Anche fuori dalla sala riunioni dei ministri è l'inglese a imporsi nettamente: certo, gli eurocrati e gli altri diplomatici – aperti alle culture europee e spesso protagonisti di matrimoni misti – sono dei poliglotti ammirevoli. Ma con l'allargamento dell'Unione in comune non avranno altro che l'inglese. E così, durante la cena offerta dalla presidenza irlandese, tutti i convitati francesi, inglesi e tedeschi di un tavolo parlavano le tre lingue – e ciò consentiva loro di esprimersi nella loro lingua madre – oppure per cortesia si esprimevano in quella del loro interlocutore. Ma poco più in là, a un altro tavolo, essendo presente il delegato macedone, la conversazione ha virato d'autorità sull'inglese.

E alla Commissione? Lì l'allargamento sta per far vacillare gli ultimi bastioni non anglofili: il tedesco, parlato da cento milioni di europei, è una lingua troppo difficile per poter diventare una lingua intermedia comune. Il francese, che finora è stato avvantaggiato dall'ambiente francofono di Bruxelles, è in declino dal 1995, epoca dell'allargamento dell'Unione alla Svezia, all'Austria e alla Finlandia, i cui rappresentanti si rifiutarono di esprimersi in francese. Così, contro il 40 per cento dei documenti dell'Unione che nel 1997 erano originariamente redatti in francese, oggi la percentuale è scesa al di sotto del 30%.

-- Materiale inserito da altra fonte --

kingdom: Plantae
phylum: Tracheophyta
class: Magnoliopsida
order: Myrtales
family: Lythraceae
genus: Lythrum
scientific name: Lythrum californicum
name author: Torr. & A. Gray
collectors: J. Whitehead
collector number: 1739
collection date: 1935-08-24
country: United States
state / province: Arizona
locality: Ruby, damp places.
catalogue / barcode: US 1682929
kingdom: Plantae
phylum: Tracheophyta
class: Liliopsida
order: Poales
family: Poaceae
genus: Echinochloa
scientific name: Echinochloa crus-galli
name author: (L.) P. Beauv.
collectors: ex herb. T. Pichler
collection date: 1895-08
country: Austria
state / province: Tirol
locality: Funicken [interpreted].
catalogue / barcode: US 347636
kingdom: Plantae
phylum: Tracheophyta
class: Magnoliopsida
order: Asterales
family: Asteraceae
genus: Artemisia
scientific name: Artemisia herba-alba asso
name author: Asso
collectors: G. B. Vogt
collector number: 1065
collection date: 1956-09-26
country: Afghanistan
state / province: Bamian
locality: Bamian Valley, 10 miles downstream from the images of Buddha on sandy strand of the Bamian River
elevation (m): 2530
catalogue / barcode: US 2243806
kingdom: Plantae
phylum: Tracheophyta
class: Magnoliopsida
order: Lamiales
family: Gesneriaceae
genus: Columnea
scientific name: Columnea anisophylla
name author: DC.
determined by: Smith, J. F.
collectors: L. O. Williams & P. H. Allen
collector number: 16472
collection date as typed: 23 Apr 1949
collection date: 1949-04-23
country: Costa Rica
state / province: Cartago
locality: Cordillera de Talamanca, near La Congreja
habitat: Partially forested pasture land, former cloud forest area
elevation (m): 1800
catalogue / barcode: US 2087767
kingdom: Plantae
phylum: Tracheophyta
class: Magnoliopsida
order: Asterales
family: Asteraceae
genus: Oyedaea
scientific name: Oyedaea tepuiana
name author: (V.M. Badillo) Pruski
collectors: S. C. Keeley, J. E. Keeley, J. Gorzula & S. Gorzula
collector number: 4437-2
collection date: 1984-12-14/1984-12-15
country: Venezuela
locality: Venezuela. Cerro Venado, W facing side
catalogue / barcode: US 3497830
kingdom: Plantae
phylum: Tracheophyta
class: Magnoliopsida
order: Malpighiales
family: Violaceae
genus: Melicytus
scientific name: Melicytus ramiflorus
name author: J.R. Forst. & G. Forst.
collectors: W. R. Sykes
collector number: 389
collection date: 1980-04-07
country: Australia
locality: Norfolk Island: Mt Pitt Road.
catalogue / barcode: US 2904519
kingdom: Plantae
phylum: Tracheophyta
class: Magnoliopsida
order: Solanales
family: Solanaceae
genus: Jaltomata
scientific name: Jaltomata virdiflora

Le giovani generazioni dell'Europa mediterranea, del resto, privilegiano sempre più la lingua inglese; i funzionari dell'Europa dell'Est hanno più facilmente studiato a Harvard o a Oxford che alla Sorbona. Insomma, l'addio al francese è quasi definitivo. Oggi difendere l'uso del francese alla Commissione equivale d essere “antiaquati”. E un alto funzionario francofono non accetta che il suo nome venga citato perché non aspira ad essere annoverato nell'elenco degli “ayatollah” della francofonia. In questo scenario, dunque, l'Europa allargata non sarà una Babele, avendo ritrovato il dono della lingua: l'inglese.